## To do
Output every line of the records below verbatim, with no change to wording, spelling, capitalization, or order.

+++ Information shown +++

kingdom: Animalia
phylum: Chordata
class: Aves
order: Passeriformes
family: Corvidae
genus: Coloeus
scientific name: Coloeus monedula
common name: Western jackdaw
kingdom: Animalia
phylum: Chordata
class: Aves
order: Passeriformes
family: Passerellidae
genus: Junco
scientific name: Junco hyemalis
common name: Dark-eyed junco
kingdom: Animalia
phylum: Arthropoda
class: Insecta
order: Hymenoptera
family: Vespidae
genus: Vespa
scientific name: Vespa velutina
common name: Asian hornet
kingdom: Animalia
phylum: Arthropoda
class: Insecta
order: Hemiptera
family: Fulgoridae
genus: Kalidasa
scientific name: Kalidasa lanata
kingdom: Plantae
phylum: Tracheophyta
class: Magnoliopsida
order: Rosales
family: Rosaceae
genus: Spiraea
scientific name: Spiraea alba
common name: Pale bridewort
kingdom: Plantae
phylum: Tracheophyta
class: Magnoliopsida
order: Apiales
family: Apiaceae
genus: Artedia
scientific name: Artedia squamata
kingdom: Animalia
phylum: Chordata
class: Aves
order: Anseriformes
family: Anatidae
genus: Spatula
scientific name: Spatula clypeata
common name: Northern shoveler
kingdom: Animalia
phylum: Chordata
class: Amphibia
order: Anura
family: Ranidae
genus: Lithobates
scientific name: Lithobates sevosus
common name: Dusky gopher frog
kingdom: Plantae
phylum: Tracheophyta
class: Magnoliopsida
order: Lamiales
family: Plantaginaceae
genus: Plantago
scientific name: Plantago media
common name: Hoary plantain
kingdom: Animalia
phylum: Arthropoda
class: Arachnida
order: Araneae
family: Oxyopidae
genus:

+++

## Answer
kingdom: Animalia
phylum: Chordata
class: Aves
order: Passeriformes
family: Corvidae
genus: Coloeus
scientific name: Coloeus monedula
common name: Western jackdaw
kingdom: Animalia
phylum: Chordata
class: Aves
order: Passeriformes
family: Passerellidae
genus: Junco
scientific name: Junco hyemalis
common name: Dark-eyed junco
kingdom: Animalia
phylum: Arthropoda
class: Insecta
order: Hymenoptera
family: Vespidae
genus: Vespa
scientific name: Vespa velutina
common name: Asian hornet
kingdom: Animalia
phylum: Arthropoda
class: Insecta
order: Hemiptera
family: Fulgoridae
genus: Kalidasa
scientific name: Kalidasa lanata
kingdom: Plantae
phylum: Tracheophyta
class: Magnoliopsida
order: Rosales
family: Rosaceae
genus: Spiraea
scientific name: Spiraea alba
common name: Pale bridewort
kingdom: Plantae
phylum: Tracheophyta
class: Magnoliopsida
order: Apiales
family: Apiaceae
genus: Artedia
scientific name: Artedia squamata
kingdom: Animalia
phylum: Chordata
class: Aves
order: Anseriformes
family: Anatidae
genus: Spatula
scientific name: Spatula clypeata
common name: Northern shoveler
kingdom: Animalia
phylum: Chordata
class: Amphibia
order: Anura
family: Ranidae
genus: Lithobates
scientific name: Lithobates sevosus
common name: Dusky gopher frog
kingdom: Plantae
phylum: Tracheophyta
class: Magnoliopsida
order: Lamiales
family: Plantaginaceae
genus: Plantago
scientific name: Plantago media
common name: Hoary plantain
kingdom: Animalia
phylum: Arthropoda
class: Arachnida
order: Araneae
family: Oxyopidae
genus:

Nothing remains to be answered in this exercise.